Seit einiger Zeit prägen in allen Städten Deutschlands bunte Nylon, Leder und Lacktaschen mit dem obligatoirischen Karabiner das Stadtbild. Doch woher kommen die hippen Handtaschen eigentlich? Eines ist klar, Es gibt viele Sagen und Legenden um die bunten Begeleiter der Frau.

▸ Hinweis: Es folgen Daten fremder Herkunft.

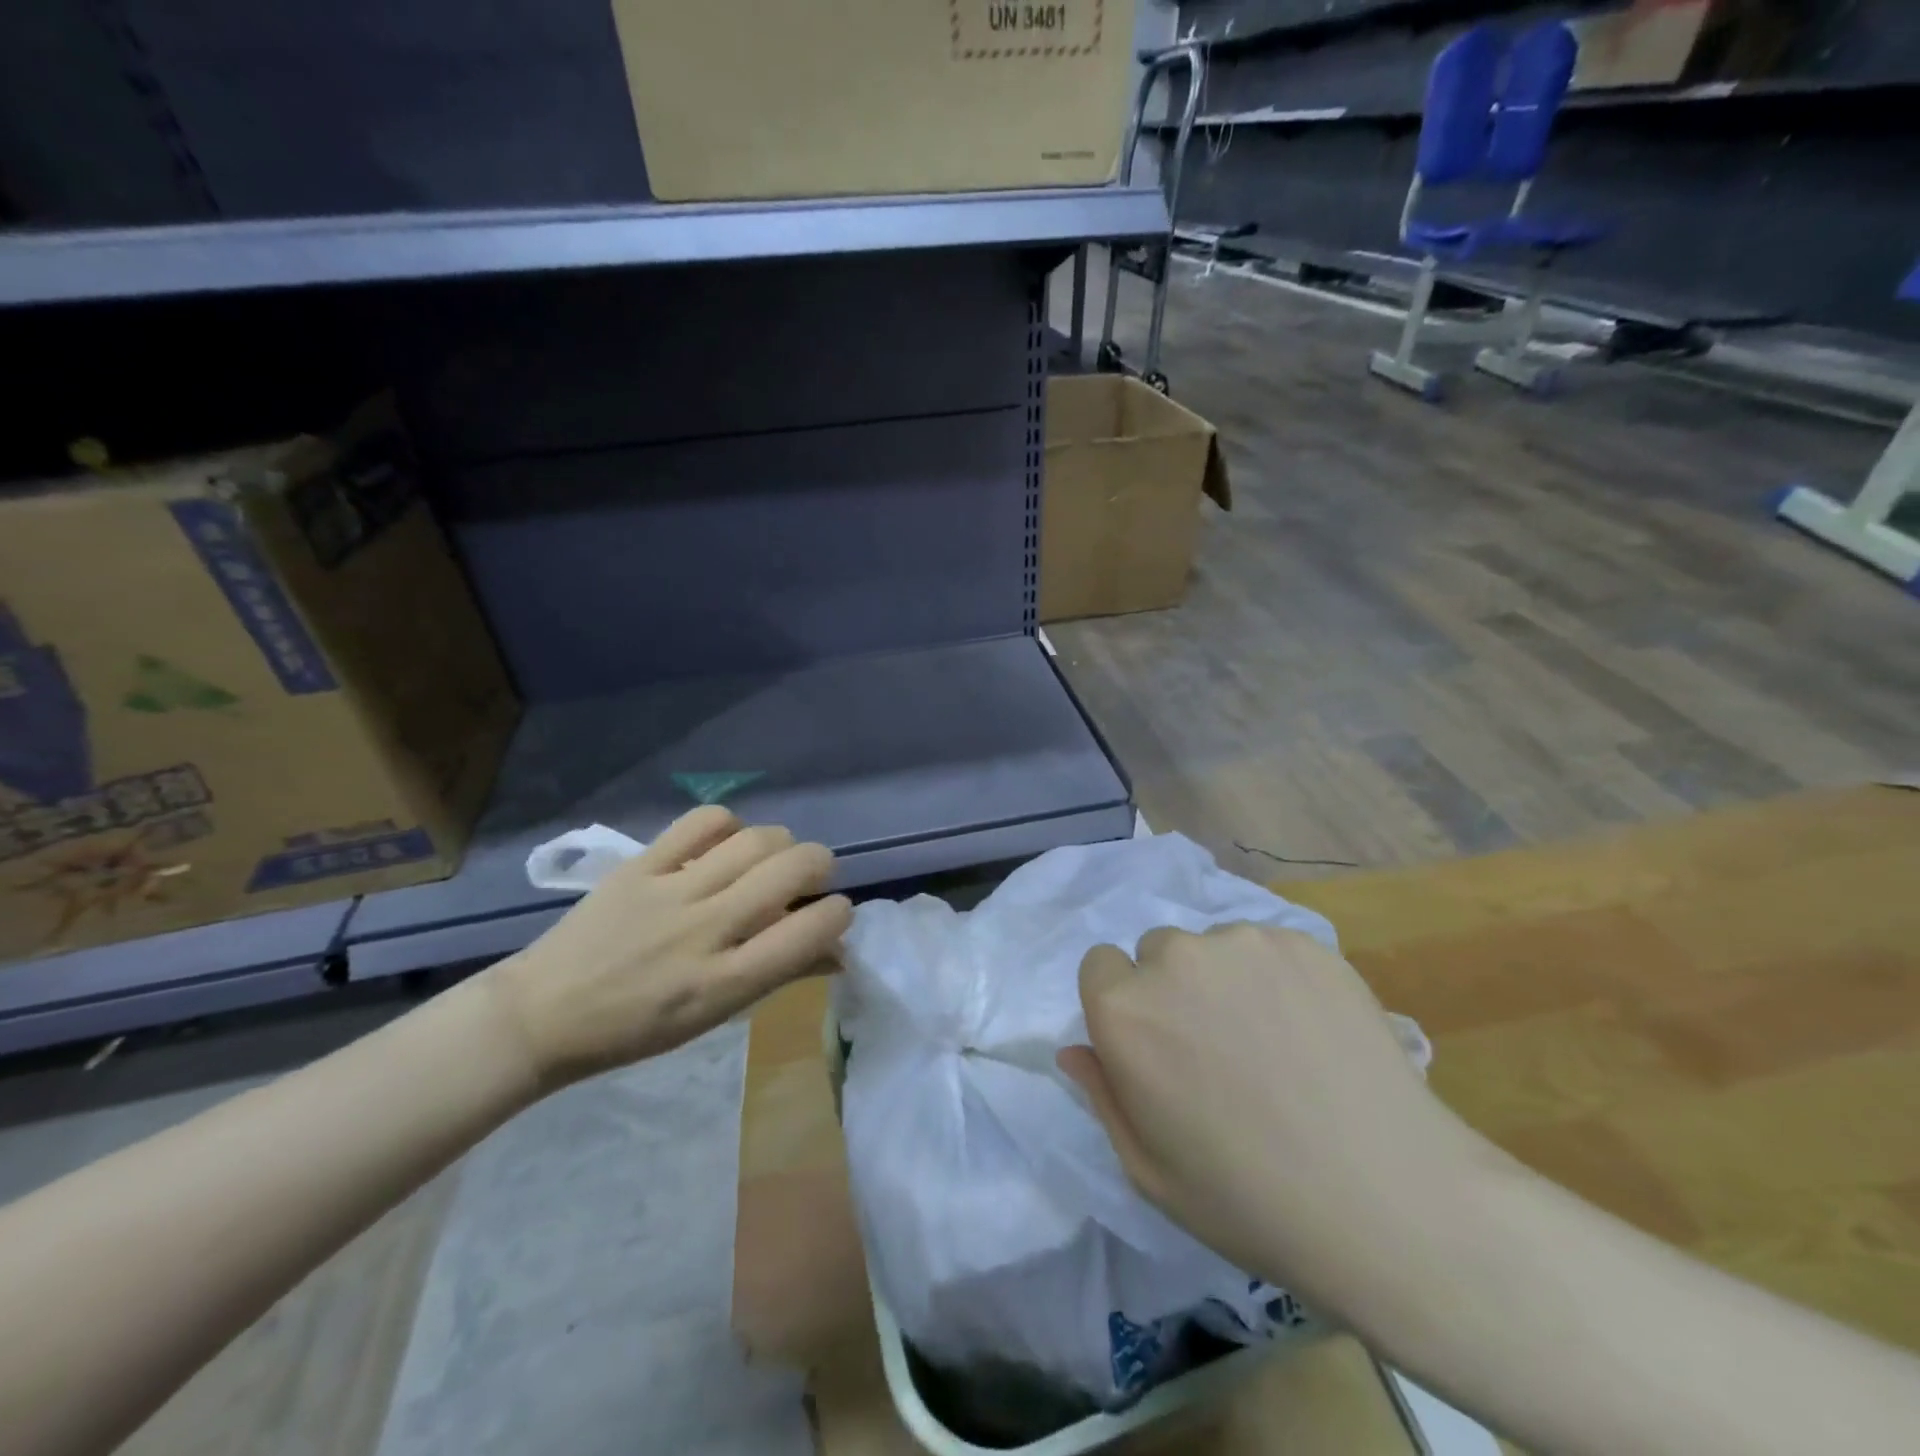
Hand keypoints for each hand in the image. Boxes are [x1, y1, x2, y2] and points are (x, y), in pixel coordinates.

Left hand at [482, 807, 851, 1088]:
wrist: (543, 1014)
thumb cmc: (639, 1028)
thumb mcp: (716, 1015)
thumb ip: (779, 975)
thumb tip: (837, 950)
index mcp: (725, 983)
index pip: (810, 931)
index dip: (839, 913)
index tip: (834, 912)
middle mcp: (705, 931)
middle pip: (792, 869)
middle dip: (820, 865)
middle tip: (810, 878)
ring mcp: (671, 892)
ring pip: (756, 839)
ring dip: (781, 843)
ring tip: (771, 858)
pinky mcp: (640, 865)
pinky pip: (702, 821)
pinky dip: (728, 823)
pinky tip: (725, 841)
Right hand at [1057, 924, 1488, 1308]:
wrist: (1388, 1200)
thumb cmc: (1249, 1199)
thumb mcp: (1150, 1170)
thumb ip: (1101, 1095)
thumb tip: (1074, 1049)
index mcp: (1124, 1010)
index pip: (1100, 966)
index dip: (1123, 1004)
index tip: (1157, 1045)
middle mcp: (1174, 958)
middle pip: (1156, 952)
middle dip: (1173, 989)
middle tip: (1219, 1048)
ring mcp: (1242, 943)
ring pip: (1214, 946)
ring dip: (1227, 980)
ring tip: (1274, 1042)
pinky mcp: (1303, 942)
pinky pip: (1269, 948)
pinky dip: (1278, 977)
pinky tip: (1313, 1031)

Die einen behaupten die drei Löwen sprechen für sich und es sei natürlich ein Label von den Britischen Inseln, andere Wiederrum behaupten George sei ein Pilot der US Air Force gewesen und wieder andere meinen Dass Lucy die Tante des Labelgründers gewesen sei der aus L.A stammt. Außerdem könnten die Taschen ja auch vn US-Sträflingen gefertigt werden?! Alles nur Gerüchte
George Gina & Lucy ist ein Modelabel aus Osthessen. Die beiden Gründer hatten die Idee, mehr oder weniger auffällige Begleiter für jeden Tag zu schaffen. Praktisch, waschbar, bezahlbar hieß die Devise. Im ersten Quartal wurden von den Taschen 1500 Stück produziert. Binnen einigen Woche waren alle Taschen verkauft und wurden bei Ebay von den „Käuferinnen“ zum doppelten Preis wiederverkauft. Mittlerweile werden im Jahr mehr als eine Million Stück produziert und sind DIE „In-Handtasche“ auf der ganzen Welt.

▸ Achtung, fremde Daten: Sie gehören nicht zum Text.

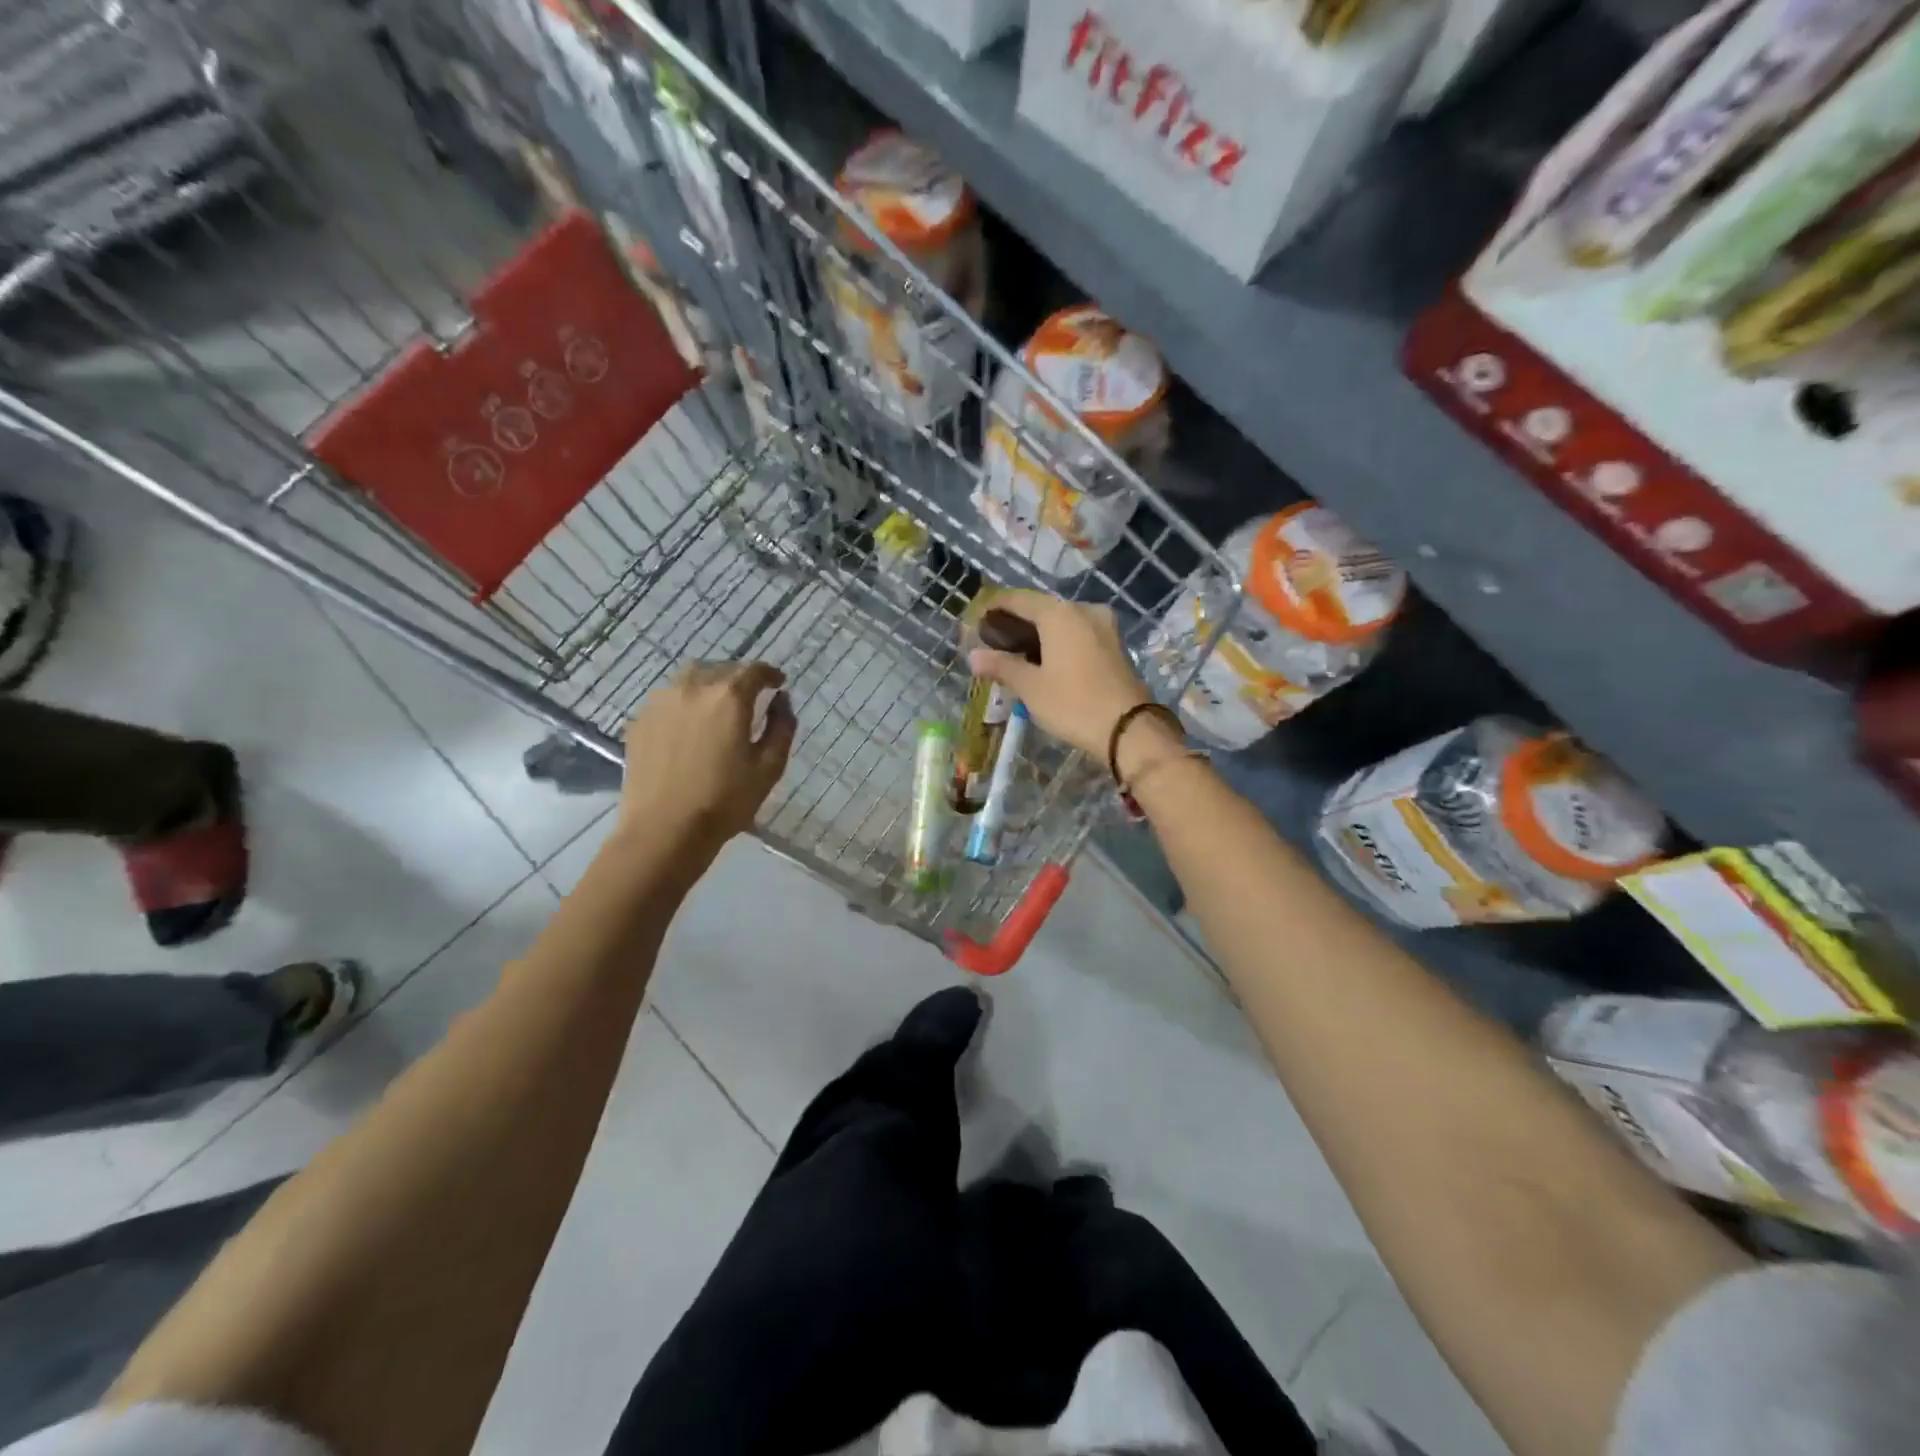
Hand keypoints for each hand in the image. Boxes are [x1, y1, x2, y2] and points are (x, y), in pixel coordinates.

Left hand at [618, 661, 795, 845]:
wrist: (664, 830)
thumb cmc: (725, 800)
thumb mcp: (769, 767)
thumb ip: (782, 726)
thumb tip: (782, 700)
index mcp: (729, 697)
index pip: (754, 670)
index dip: (770, 674)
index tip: (778, 684)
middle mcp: (693, 688)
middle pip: (720, 668)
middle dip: (739, 678)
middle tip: (750, 697)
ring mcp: (660, 702)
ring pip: (690, 678)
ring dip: (709, 684)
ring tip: (717, 705)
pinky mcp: (640, 721)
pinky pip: (668, 699)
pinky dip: (685, 702)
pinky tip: (689, 725)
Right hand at [966, 588, 1156, 761]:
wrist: (1129, 728)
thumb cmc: (1073, 703)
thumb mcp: (1031, 687)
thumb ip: (1002, 666)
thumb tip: (973, 656)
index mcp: (1059, 613)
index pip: (1018, 599)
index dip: (994, 607)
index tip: (976, 621)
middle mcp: (1083, 610)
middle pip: (1041, 608)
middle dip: (1016, 622)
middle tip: (993, 641)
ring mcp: (1103, 626)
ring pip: (1062, 621)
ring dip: (1038, 633)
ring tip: (1016, 653)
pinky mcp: (1114, 644)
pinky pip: (1078, 633)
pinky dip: (1058, 641)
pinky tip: (1045, 660)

Dadurch dass die Gerüchteküche immer weiter angeheizt wurde, verkaufen sich die bunten, mittlerweile recht teuren (von ca.70-250€) Handtaschen sehr gut und jede Frau wünscht sich eine GG&L. Ein Gund dafür ist auch das dass Konzept leicht aufgeht. Es ist einfach für jede Frau ein passendes Modell dabei. Ob sportlich auf Nylon und unifarben bist hin zur knallebunten Seidentache bekommt man sie auch in allen Größen und Formen.
In Bremen gibt’s die netten Begleiter übrigens bei Kult und Olymp & Hades.